Fmi taglia stime crescita mondiale, avverte Usa e Europa

martedì 9 ottobre 2012 09:15
 

TOKYO, 9 ottobre (Reuters) - Il Fondo monetario internazionale sostiene che il rallentamento dell'economia globale stia peggiorando e ha perciò tagliato le stime di crescita per la seconda volta da aprile, avvertendo le autorità politiche americane ed europee che la mancata risoluzione dei rispettivi problemi prolungherà la discesa.

La crescita nelle economie avanzate è troppo debole per ridurre la disoccupazione e il piccolo slancio cui si assiste è imputabile primariamente all'azione delle banche centrali, spiega il Fmi nel report World Economic Outlook, diffuso in vista del suo meeting biannuale che si terrà a Tokyo nel corso di questa settimana.

"Una questione chiave è se l'economia stia subendo un altro momento di turbolenza in un percorso previsto di lenta e accidentata ripresa o se l'attuale rallentamento abbia una componente più durevole", spiegano gli economisti dell'organismo guidato da Christine Lagarde.

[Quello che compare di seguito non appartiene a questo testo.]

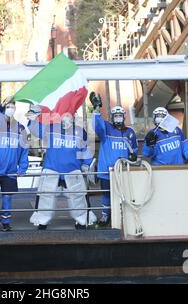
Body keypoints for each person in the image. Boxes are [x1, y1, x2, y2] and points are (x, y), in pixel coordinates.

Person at [27, 107, 97, 230]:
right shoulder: (51, 128)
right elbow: (37, 130)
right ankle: (41, 222)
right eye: (65, 114)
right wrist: (33, 120)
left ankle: (82, 221)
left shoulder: (80, 132)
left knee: (79, 197)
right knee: (45, 196)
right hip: (52, 170)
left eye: (70, 115)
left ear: (74, 116)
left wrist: (89, 165)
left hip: (72, 171)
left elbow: (85, 151)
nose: (67, 117)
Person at [89, 92, 138, 227]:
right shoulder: (106, 128)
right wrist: (97, 109)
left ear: (124, 117)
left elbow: (133, 149)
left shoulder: (130, 132)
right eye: (115, 115)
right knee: (106, 194)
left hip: (122, 170)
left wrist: (133, 155)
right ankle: (106, 215)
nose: (117, 118)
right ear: (112, 117)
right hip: (106, 170)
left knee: (122, 193)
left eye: (120, 115)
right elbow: (97, 125)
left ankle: (122, 217)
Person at [0, 96, 29, 232]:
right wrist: (1, 106)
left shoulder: (20, 128)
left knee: (7, 196)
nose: (10, 109)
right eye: (8, 106)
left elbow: (24, 149)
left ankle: (5, 222)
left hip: (10, 169)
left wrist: (23, 167)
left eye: (12, 107)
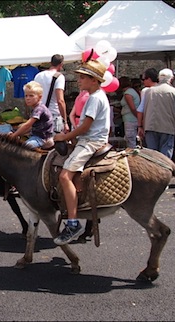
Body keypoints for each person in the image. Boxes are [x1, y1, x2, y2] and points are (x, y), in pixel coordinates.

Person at [52, 59, 110, 245]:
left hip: (92, 142)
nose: (78, 81)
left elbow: (86, 126)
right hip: (88, 139)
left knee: (64, 176)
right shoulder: (96, 95)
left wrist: (64, 137)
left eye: (83, 78)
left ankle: (73, 223)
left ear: (94, 80)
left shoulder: (94, 98)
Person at [137, 68, 175, 159]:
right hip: (167, 127)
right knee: (165, 157)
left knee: (151, 156)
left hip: (150, 127)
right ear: (171, 79)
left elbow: (140, 110)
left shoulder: (148, 91)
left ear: (159, 78)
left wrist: (140, 126)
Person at [8, 81, 54, 150]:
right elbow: (30, 127)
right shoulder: (35, 108)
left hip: (42, 138)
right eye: (26, 96)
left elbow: (28, 125)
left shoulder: (39, 109)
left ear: (39, 97)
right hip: (35, 135)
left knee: (21, 150)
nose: (27, 98)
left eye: (31, 96)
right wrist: (16, 132)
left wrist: (14, 135)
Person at [34, 54, 70, 135]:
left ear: (51, 63)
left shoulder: (38, 76)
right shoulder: (59, 77)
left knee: (41, 140)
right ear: (61, 65)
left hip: (39, 113)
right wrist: (65, 122)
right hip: (53, 114)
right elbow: (60, 100)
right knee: (55, 142)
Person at [119, 76, 140, 148]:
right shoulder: (131, 91)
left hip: (131, 119)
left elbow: (133, 108)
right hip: (131, 118)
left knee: (130, 140)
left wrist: (138, 118)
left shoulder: (128, 94)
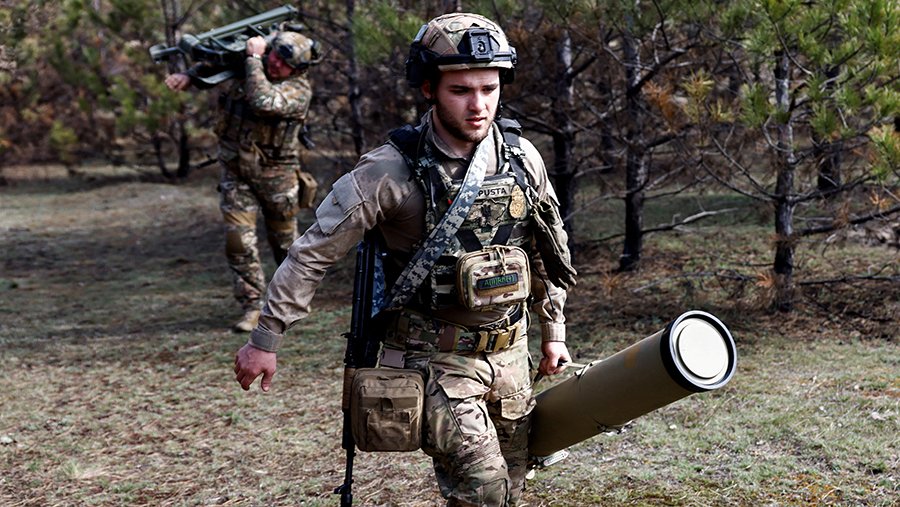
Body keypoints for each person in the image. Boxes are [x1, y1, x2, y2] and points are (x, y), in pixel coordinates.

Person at [233, 13, 574, 506]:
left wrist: (553, 331)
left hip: (510, 357)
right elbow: (311, 253)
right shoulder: (389, 171)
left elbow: (547, 252)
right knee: (485, 488)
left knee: (511, 488)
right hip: (434, 362)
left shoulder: (522, 158)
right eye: (461, 91)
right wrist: (266, 338)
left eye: (489, 88)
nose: (479, 105)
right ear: (429, 89)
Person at [166, 30, 320, 332]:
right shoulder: (251, 65)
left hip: (277, 177)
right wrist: (189, 76)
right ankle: (252, 307)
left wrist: (254, 58)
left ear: (299, 70)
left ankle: (293, 300)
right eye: (274, 55)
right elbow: (216, 63)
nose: (275, 64)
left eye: (284, 63)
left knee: (285, 243)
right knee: (238, 242)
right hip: (236, 172)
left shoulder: (298, 90)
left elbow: (264, 100)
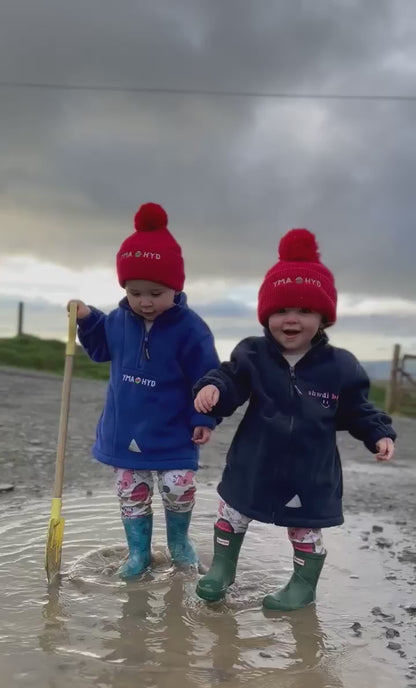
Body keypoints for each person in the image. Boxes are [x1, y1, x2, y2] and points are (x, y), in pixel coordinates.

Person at [193, 228, 396, 610]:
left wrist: (378, 432)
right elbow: (231, 379)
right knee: (232, 511)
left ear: (324, 317)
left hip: (310, 469)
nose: (291, 320)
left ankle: (303, 586)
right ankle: (222, 569)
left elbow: (358, 408)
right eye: (281, 310)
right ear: (266, 314)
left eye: (304, 311)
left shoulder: (341, 366)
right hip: (253, 462)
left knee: (304, 528)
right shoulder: (252, 354)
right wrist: (214, 390)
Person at [70, 202, 220, 578]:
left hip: (173, 431)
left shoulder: (191, 329)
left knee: (178, 487)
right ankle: (139, 554)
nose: (146, 301)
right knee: (131, 492)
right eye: (136, 292)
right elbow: (101, 349)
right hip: (125, 430)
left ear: (175, 287)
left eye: (156, 291)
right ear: (125, 288)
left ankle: (179, 546)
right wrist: (87, 319)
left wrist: (204, 416)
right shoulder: (119, 321)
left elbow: (208, 377)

"La risposta dipende da quanto proattivamente le autorità politiche affronteranno le loro sfide di breve termine", ovvero per l'Europa la crisi dei debiti sovrani e per gli Stati Uniti il cosiddetto 'fiscal cliff'.

Secondo le stime del Fmi, l'economia globale quest'anno segnerà una crescita pari al 3,3% rispetto al 3,5% previsto a luglio. Il 2012 sarebbe quindi l'anno a crescita più lenta dal 2009, quando il mondo cercava di uscire dalla crisi finanziaria. L'anno prossimo è previsto solo un lieve miglioramento: la crescita mondiale si attesterà al 3,6%, sotto la stima del 3,9% indicata a luglio.

Il Fmi prevede che l'economia Usa avanzerà poco più del 2% quest'anno e il prossimo e nella zona euro prevede una contrazione dello 0,4% per il 2012 e un anemico +0,2% per il 2013.